▶ Exercise materials:

────────

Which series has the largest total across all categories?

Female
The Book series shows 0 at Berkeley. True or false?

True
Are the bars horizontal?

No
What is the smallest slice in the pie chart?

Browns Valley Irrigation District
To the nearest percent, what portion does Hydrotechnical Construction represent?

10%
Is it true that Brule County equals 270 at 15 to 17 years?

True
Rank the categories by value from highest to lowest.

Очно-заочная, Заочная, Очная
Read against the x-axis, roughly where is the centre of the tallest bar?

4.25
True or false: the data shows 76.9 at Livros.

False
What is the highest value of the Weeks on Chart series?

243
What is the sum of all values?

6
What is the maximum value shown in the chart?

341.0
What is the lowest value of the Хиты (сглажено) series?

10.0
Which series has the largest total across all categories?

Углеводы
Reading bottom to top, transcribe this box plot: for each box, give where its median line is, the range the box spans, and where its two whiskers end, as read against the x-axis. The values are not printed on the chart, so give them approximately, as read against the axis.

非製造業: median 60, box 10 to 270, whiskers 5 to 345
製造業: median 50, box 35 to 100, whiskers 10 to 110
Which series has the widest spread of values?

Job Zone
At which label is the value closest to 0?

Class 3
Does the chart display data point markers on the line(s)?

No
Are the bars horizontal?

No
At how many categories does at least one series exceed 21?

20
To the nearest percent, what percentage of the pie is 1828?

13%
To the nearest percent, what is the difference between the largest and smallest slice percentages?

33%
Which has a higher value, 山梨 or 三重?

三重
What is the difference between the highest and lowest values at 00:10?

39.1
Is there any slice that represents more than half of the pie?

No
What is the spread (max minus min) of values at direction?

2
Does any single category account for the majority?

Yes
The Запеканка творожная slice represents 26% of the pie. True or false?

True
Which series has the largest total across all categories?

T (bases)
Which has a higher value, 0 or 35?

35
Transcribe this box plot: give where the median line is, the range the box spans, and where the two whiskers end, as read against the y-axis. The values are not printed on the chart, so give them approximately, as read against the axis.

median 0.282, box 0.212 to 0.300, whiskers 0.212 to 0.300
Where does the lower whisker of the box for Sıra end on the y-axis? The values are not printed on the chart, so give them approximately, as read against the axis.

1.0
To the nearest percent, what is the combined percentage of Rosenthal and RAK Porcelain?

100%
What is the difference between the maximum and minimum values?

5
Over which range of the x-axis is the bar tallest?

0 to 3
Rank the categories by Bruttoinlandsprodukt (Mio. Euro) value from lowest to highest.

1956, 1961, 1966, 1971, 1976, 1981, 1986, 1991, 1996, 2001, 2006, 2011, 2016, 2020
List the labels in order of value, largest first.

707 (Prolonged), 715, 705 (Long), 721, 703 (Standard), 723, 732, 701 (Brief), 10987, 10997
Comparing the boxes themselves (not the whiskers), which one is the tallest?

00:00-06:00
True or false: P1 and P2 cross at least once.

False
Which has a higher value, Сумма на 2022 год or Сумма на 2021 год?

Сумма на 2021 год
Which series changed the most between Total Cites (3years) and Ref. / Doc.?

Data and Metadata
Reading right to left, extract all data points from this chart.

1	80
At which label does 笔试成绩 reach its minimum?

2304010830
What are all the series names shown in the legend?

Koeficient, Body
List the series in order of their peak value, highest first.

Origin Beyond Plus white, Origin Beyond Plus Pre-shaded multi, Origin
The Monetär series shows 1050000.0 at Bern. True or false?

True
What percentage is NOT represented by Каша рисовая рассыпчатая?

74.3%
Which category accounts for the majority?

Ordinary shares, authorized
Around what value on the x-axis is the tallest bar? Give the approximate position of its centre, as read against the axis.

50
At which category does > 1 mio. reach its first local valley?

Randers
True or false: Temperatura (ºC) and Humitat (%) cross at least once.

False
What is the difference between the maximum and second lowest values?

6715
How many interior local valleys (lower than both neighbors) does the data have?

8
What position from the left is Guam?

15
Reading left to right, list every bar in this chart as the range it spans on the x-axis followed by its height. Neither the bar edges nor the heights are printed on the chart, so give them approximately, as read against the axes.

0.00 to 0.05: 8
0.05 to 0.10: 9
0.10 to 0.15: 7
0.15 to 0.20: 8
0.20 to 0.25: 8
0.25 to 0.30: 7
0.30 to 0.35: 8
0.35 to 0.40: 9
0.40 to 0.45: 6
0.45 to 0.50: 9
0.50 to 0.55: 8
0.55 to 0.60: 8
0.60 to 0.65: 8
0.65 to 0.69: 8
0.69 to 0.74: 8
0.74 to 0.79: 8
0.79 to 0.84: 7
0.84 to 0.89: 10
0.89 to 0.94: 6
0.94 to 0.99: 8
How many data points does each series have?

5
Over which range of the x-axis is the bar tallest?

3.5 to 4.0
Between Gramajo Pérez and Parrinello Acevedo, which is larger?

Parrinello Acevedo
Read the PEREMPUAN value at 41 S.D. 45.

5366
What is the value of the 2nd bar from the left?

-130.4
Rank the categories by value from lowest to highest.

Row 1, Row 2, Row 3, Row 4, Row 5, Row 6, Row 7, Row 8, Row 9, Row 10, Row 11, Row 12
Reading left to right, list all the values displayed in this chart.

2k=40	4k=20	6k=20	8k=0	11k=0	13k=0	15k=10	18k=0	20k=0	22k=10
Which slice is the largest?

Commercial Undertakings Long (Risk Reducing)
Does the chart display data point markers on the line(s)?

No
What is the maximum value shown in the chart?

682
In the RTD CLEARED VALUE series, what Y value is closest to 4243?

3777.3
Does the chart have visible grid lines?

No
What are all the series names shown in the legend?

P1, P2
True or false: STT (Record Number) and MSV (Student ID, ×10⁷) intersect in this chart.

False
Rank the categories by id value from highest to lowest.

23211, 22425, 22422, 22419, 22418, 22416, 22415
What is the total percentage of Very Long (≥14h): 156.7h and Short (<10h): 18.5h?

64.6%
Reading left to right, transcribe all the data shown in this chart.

────────

▶ About this task: Please copy out every item above word for word, keeping each line exactly as it appears.

▶ Exercise response:
Which series has the largest total across all categories?

Female
The Book series shows 0 at Berkeley. True or false?

True
Are the bars horizontal?

No
What is the smallest slice in the pie chart?

Browns Valley Irrigation District
To the nearest percent, what portion does Hydrotechnical Construction represent?

10%
Is it true that Brule County equals 270 at 15 to 17 years?

True
Rank the categories by value from highest to lowest.

Очно-заочная, Заочная, Очная
Read against the x-axis, roughly where is the centre of the tallest bar?

4.25
True or false: the data shows 76.9 at Livros.

False
What is the highest value of the Weeks on Chart series?

243
What is the sum of all values?

6
What is the maximum value shown in the chart?

341.0
What is the lowest value of the Хиты (сглажено) series?

10.0
Which series has the largest total across all categories?

Углеводы
Reading bottom to top, transcribe this box plot: for each box, give where its median line is, the range the box spans, and where its two whiskers end, as read against the x-axis. The values are not printed on the chart, so give them approximately, as read against the axis.

非製造業: median 60, box 10 to 270, whiskers 5 to 345
製造業: median 50, box 35 to 100, whiskers 10 to 110
Which series has the widest spread of values?

Job Zone
At which label is the value closest to 0?

Class 3
Does the chart display data point markers on the line(s)?

No
Are the bars horizontal?

No
At how many categories does at least one series exceed 21?

20
To the nearest percent, what percentage of the pie is 1828?

13%
To the nearest percent, what is the difference between the largest and smallest slice percentages?

33%
Which has a higher value, 山梨 or 三重?

三重
What is the difference between the highest and lowest values at 00:10?

39.1
Is there any slice that represents more than half of the pie?

No
What is the spread (max minus min) of values at direction?

2
Does any single category account for the majority?

Yes
The Запеканка творожная slice represents 26% of the pie. True or false?

True
Which series has the largest total across all categories?

T (bases)
Which has a higher value, 0 or 35?

35
Transcribe this box plot: give where the median line is, the range the box spans, and where the two whiskers end, as read against the y-axis. The values are not printed on the chart, so give them approximately, as read against the axis.

median 0.282, box 0.212 to 0.300, whiskers 0.212 to 0.300
Where does the lower whisker of the box for Sıra end on the y-axis? The values are not printed on the chart, so give them approximately, as read against the axis.

1.0
To the nearest percent, what is the combined percentage of Rosenthal and RAK Porcelain?

100%
What is the difference between the maximum and minimum values?

5
Over which range of the x-axis is the bar tallest?

0 to 3
Rank the categories by Bruttoinlandsprodukt (Mio. Euro) value from lowest to highest.

1956, 1961, 1966, 1971, 1976, 1981, 1986, 1991, 1996, 2001, 2006, 2011, 2016, 2020
List the labels in order of value, largest first.

707 (Prolonged), 715, 705 (Long), 721, 703 (Standard), 723, 732, 701 (Brief), 10987, 10997
Comparing the boxes themselves (not the whiskers), which one is the tallest?

00:00-06:00
True or false: P1 and P2 cross at least once.

False
Which has a higher value, Сумма на 2022 год or Сумма на 2021 год?

Сумма на 2021 год
Which series changed the most between Total Cites (3years) and Ref. / Doc.?

Data and Metadata
Reading right to left, extract all data points from this chart.

1	80
At which label does 笔试成绩 reach its minimum?

2304010830
What are all the series names shown in the legend?

Koeficient, Body
List the series in order of their peak value, highest first.

Origin Beyond Plus white, Origin Beyond Plus Pre-shaded multi, Origin
The Monetär series shows 1050000.0 at Bern. True or false?

True
What percentage is NOT represented by Каша рисовая рассыпчатая?

74.3%
Which category accounts for the majority?

Ordinary shares, authorized
Around what value on the x-axis is the tallest bar? Give the approximate position of its centre, as read against the axis.

50
At which category does > 1 mio. reach its first local valley?

Randers
True or false: Temperatura (ºC) and Humitat (%) cross at least once.

False
What is the difference between the maximum and second lowest values?

6715
How many interior local valleys (lower than both neighbors) does the data have?

8
What position from the left is Guam?

15
Reading left to right, list every bar in this chart as the range it spans on the x-axis followed by its height. Neither the bar edges nor the heights are printed on the chart, so give them approximately, as read against the axes.

0.00 to 0.05: 8
0.05 to 0.10: 9
0.10 to 0.15: 7
0.15 to 0.20: 8
0.20 to 0.25: 8
0.25 to 0.30: 7
0.30 to 0.35: 8
0.35 to 0.40: 9
0.40 to 0.45: 6
0.45 to 0.50: 9
0.50 to 0.55: 8
0.55 to 0.60: 8
0.60 to 0.65: 8
0.65 to 0.69: 8
0.69 to 0.74: 8
0.74 to 0.79: 8
0.79 to 0.84: 7
0.84 to 0.89: 10
0.89 to 0.94: 6
0.94 to 0.99: 8
How many data points does each series have?

5
Over which range of the x-axis is the bar tallest?

3.5 to 4.0
Between Gramajo Pérez and Parrinello Acevedo, which is larger?

Parrinello Acevedo
Read the PEREMPUAN value at 41 S.D. 45.

5366
What is the value of the 2nd bar from the left?

-130.4
Rank the categories by value from lowest to highest.

Row 1, Row 2, Row 3, Row 4, Row 5, Row 6, Row 7, Row 8, Row 9, Row 10, Row 11, Row 12
Reading left to right, list all the values displayed in this chart.

2k=40	4k=20	6k=20	8k=0	11k=0	13k=0	15k=10	18k=0	20k=0	22k=10
Which slice is the largest?

Commercial Undertakings Long (Risk Reducing)
Does the chart display data point markers on the line(s)?

No
What is the maximum value shown in the chart?

682
In the RTD CLEARED VALUE series, what Y value is closest to 4243?

3777.3
Does the chart have visible grid lines?

No
What are all the series names shown in the legend?

P1, P2
True or false: STT (Record Number) and MSV (Student ID, ×10⁷) intersect in this chart.

False
Rank the categories by id value from highest to lowest.

23211, 22425, 22422, 22419, 22418, 22416, 22415
What is the total percentage of Very Long (≥14h): 156.7h and Short (<10h): 18.5h?

64.6%
Reading left to right, transcribe all the data shown in this chart.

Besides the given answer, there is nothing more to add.